The data presented here on lingual and seroprevalence in same settings represent published studies in the international scientific literature to date in Africa. Although there are concerns related to the specificity of the antigen test in diagnosing T. solium infection 5, given the cross‐reactivity with the metacestode stage of T. hydatigena, this appears to be more a problem in parts of Asia, such as Vietnam 25, where the prevalence of T. hydatigena in pigs can reach levels in excess of 60%. This contrasts markedly with studies in Africa where T. hydatigena in pigs rarely exceeds a few per cent 26, 27, 28. It appears that although T. hydatigena can be found at high prevalences in goats in Africa, the prevalence in pigs is consistently low, in the range of 2 to 6% (P. Dorny, pers. comm.). Although both T. solium and T. hydatigena can be a consequence of bad sanitation and slaughter practices, their transmission and risk factors can be quite different, and as a result, we may not see them at equivalent prevalences in pig populations.

Indeed, the consistency of the relationship we observe between lingual prevalence and seroprevalence suggests that any modifying effects the presence of T. hydatigena does have are either extremely small or consistent across all settings. However, we would call for further data to validate this relationship, particularly in areas of intense transmission (there were no studies with a seroprevalence in excess of 41%). There are likely to be unpublished data within countries as part of ongoing surveillance or research programmes which could complement this data set. Furthermore, the collection of such data should be encouraged in future activities. Data are required from village‐based field surveys, not surveys undertaken in slaughterhouses or markets where pigs may already have been pre‐selected to be tongue cyst free.

## INFORMATION GIVEN:
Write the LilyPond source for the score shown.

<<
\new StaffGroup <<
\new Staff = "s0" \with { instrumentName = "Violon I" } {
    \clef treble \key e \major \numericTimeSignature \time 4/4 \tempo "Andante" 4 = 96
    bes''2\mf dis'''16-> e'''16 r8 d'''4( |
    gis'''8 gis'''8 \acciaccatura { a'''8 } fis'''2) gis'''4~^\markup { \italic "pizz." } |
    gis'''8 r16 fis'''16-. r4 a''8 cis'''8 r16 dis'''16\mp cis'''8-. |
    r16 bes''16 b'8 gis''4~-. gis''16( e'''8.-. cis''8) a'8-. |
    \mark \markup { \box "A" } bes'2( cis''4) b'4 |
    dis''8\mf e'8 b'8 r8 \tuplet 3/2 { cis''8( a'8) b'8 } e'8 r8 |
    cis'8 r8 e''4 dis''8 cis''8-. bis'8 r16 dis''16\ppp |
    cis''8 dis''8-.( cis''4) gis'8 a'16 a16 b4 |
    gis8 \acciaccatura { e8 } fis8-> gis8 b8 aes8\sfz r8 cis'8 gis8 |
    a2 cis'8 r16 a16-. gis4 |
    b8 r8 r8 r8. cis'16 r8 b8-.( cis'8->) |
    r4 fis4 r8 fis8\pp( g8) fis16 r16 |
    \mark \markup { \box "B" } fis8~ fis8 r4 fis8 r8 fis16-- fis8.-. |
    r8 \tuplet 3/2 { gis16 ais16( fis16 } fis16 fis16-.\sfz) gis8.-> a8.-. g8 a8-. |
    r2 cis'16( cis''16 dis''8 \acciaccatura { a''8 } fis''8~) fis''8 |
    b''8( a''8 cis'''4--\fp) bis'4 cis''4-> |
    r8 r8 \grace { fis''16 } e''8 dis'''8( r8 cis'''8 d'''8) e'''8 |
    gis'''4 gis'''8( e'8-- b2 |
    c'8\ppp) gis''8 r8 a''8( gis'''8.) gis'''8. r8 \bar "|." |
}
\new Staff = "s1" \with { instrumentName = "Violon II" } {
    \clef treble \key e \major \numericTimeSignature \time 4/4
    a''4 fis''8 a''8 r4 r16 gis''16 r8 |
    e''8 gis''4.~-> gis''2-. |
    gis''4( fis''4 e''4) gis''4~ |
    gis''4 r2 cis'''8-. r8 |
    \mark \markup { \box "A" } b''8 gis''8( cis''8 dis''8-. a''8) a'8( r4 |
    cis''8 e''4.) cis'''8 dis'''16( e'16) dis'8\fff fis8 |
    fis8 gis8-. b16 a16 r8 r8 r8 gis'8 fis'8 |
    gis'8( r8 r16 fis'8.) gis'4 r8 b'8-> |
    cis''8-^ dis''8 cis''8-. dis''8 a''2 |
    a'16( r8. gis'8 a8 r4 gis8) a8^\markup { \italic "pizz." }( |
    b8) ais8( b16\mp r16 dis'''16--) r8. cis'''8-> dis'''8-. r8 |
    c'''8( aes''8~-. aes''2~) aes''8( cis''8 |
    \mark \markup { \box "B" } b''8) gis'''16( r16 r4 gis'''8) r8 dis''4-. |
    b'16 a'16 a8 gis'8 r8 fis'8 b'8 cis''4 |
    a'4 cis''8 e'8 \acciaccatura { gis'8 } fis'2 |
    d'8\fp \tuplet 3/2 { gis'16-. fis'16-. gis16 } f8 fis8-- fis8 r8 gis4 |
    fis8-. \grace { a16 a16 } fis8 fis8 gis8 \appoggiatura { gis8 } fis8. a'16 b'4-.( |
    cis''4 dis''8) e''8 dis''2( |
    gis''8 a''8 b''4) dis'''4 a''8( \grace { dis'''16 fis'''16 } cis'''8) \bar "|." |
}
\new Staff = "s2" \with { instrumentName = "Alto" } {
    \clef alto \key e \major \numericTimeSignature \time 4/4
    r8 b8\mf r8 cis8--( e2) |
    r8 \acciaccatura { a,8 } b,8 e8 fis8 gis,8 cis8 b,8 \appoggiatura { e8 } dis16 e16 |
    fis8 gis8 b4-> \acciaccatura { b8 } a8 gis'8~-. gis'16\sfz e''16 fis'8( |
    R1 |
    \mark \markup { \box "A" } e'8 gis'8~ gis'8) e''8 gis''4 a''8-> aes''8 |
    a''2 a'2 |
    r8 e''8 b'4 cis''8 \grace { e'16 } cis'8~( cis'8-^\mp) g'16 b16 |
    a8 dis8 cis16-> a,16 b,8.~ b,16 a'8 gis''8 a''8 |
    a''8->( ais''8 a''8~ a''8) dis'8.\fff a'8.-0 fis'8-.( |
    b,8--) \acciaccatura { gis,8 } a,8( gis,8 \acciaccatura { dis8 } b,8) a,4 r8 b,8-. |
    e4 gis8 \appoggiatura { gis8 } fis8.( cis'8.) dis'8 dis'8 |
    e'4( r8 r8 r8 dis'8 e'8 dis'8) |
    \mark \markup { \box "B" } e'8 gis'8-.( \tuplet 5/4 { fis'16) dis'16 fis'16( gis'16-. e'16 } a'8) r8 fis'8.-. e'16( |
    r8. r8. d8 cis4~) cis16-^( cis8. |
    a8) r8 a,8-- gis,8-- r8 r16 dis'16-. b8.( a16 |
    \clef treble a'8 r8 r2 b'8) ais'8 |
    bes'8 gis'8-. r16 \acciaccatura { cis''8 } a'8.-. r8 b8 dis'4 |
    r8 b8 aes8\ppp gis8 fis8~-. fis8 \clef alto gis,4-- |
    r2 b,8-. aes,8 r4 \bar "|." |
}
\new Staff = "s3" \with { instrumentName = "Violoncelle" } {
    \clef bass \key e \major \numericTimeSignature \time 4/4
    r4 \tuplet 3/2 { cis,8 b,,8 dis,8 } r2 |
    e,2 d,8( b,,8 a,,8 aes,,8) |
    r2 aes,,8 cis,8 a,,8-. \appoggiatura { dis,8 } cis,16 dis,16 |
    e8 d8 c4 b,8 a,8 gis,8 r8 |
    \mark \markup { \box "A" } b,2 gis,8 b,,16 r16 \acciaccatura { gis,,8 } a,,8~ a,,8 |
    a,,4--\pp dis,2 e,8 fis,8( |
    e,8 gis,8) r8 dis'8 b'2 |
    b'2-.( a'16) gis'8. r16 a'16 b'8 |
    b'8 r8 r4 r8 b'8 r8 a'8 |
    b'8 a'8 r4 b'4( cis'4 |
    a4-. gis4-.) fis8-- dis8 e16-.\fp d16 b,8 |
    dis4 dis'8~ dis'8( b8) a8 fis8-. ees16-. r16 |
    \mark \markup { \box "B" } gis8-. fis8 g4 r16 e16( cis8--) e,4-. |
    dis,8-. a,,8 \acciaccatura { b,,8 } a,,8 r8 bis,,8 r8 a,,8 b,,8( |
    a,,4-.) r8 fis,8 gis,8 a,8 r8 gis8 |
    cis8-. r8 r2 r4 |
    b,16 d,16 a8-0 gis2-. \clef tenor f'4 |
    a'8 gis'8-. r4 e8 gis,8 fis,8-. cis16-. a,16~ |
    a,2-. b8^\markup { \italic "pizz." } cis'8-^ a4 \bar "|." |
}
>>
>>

## THINGS TO DO:
1. The text on T. solium infection in pigs in Africa cites sources by reference number. List every reference number that appears in it.
2. Write the next part of the text on T. solium infection in pigs in Africa, picking up right after its final sentence.

## ANSWERS BELOW:
1. 5, 25, 26, 27, 28

2.
The data also need to be collected using standardised sampling frameworks. Various approaches to sampling villages, households and pigs were employed in the published data presented here. Studies that only sample a few households or pigs in a whole village are unlikely to be representative unless villages are highly homogenous in their levels of cysticercosis. We propose a multicountry approach in which villages with a range of pig population sizes and expected prevalences are comprehensively sampled and examined both clinically and serologically. This would help establish whether the NPV of 84% observed using this limited data set (with the possible concerns that a proportion of high‐risk areas could be missed) is still applicable when the data are standardised. Such an activity could form part of the global network for the elimination of cysticercosis proposed by WHO 2 and contribute to validating a rapid epidemiological assessment tool much needed in implementing these programmes. This would also be an opportunity to evaluate what is meant by a high‐risk area for cysticercosis. We applied a threshold of 30% porcine seroprevalence consistent with previous publications that refer to values of between 30% and 60% as reflecting areas with a high prevalence or high endemicity 13, 18, 29. A review of the relationship between porcine seroprevalence and human morbidity would be useful in establishing a standard for defining a high‐risk area for cysticercosis.

Conclusion

The data presented suggest that if more than 10% of pigs are tongue cyst‐positive in an area, then these areas will be at high risk of cysticercosis with more than 30% of pigs being infected. Although there is a potential for 16% of high‐risk areas to be missed using this 10% lingual prevalence cut‐off, further data and quantification of the relationship between the proportion of pigs with cysts in their tongues and antigen‐positive pigs could provide a cheap and rapid decision‐support tool for identifying target areas for cysticercosis control, and in evaluating and monitoring control efforts.